La tercera respuesta ha sido el keynesianismo de derechas. Instalado en el poder con un programa neoliberal clásico y deseoso de disfrutar de la envidiable situación económica que le había dejado Clinton (bajos tipos de interés e inflación, pleno empleo, creciente productividad, superávit público, alto crecimiento sostenido del PIB), el Bush del 11-S cambia de discurso y aplica unas políticas monetaria y fiscal expansivas fuera de toda ortodoxia neoliberal. Nada de monsergas teóricas: bajan una y otra vez los tipos de interés y el superávit se convierte en un déficit público extraordinario gracias a las multiplicación de los gastos de defensa y seguridad, a la reducción de impuestos a las capas más favorecidas, a las descaradas medidas proteccionistas a las industrias tradicionales y a los agricultores, y a las ayudas directas a empresas en crisis como las compañías aéreas. Lo que Krugman ha denominado "una política económica de clase". Otra de las características más acusadas de la actual Administración estadounidense es su vinculación con los intereses empresariales, sobre todo en el mundo energético.

-*-*-

▶ _Tarea breve_
Traduce al inglés esta oración del fragmento del documento: "Otra de las características más acusadas de la actual Administración estadounidense es su vinculación con los intereses empresariales, sobre todo en el mundo energético." Los datos no tienen relación con el fragmento del documento.

▶ _Sección de datos_

-*-*-

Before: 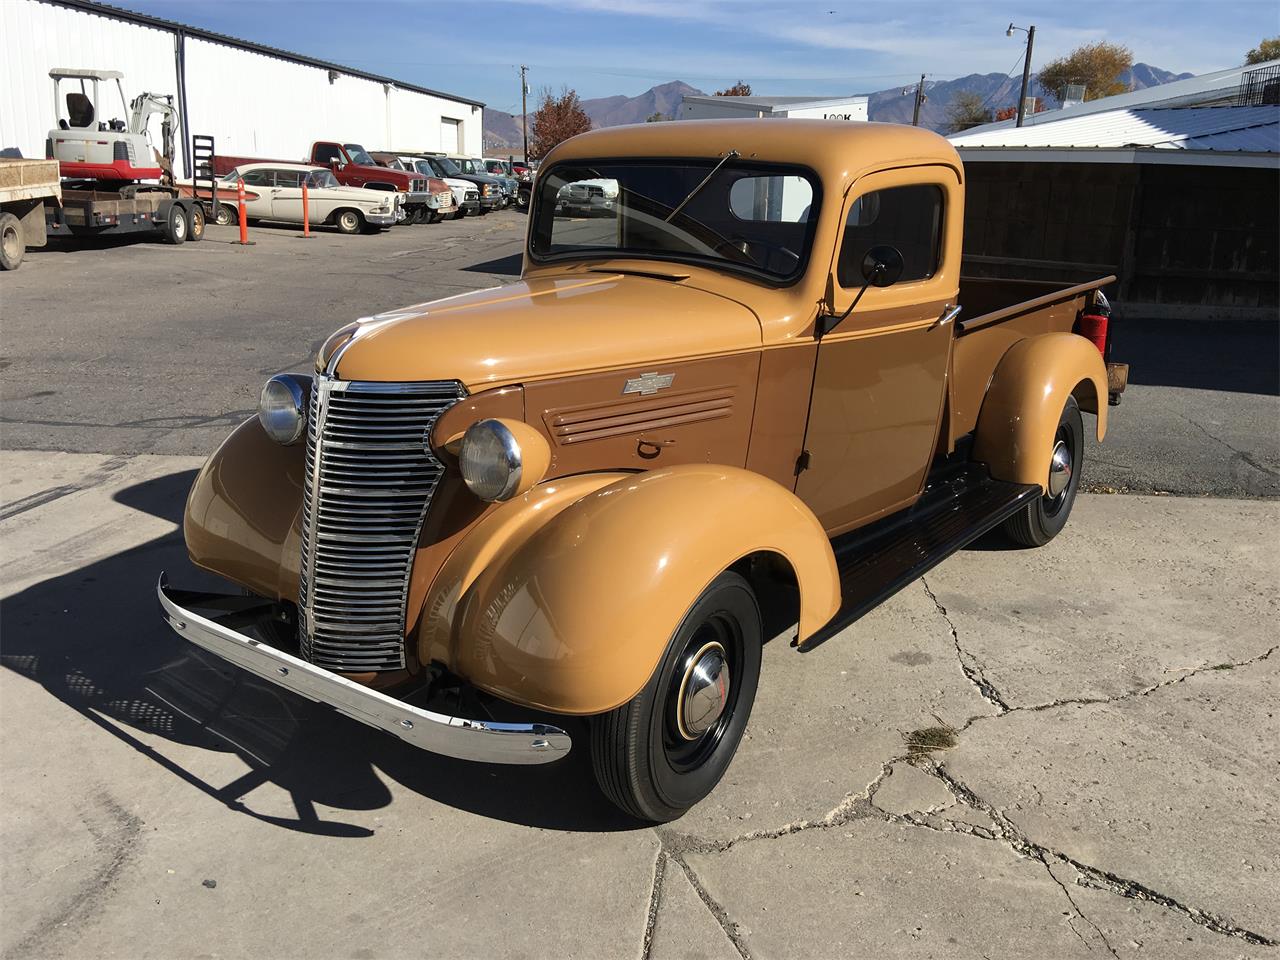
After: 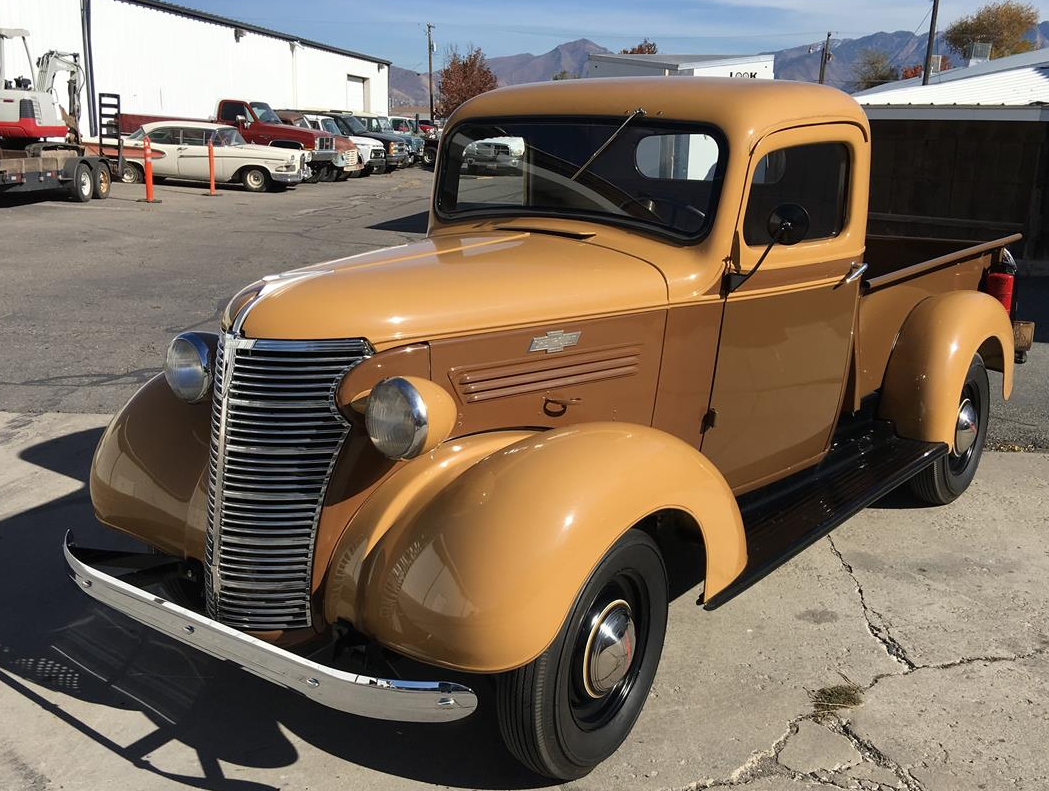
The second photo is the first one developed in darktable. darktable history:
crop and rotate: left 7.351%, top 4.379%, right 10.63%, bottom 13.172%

-*-*-

▶ _Respuesta_
Another of the most pronounced characteristics of the current U.S. Administration is its ties to business interests, above all in the energy sector.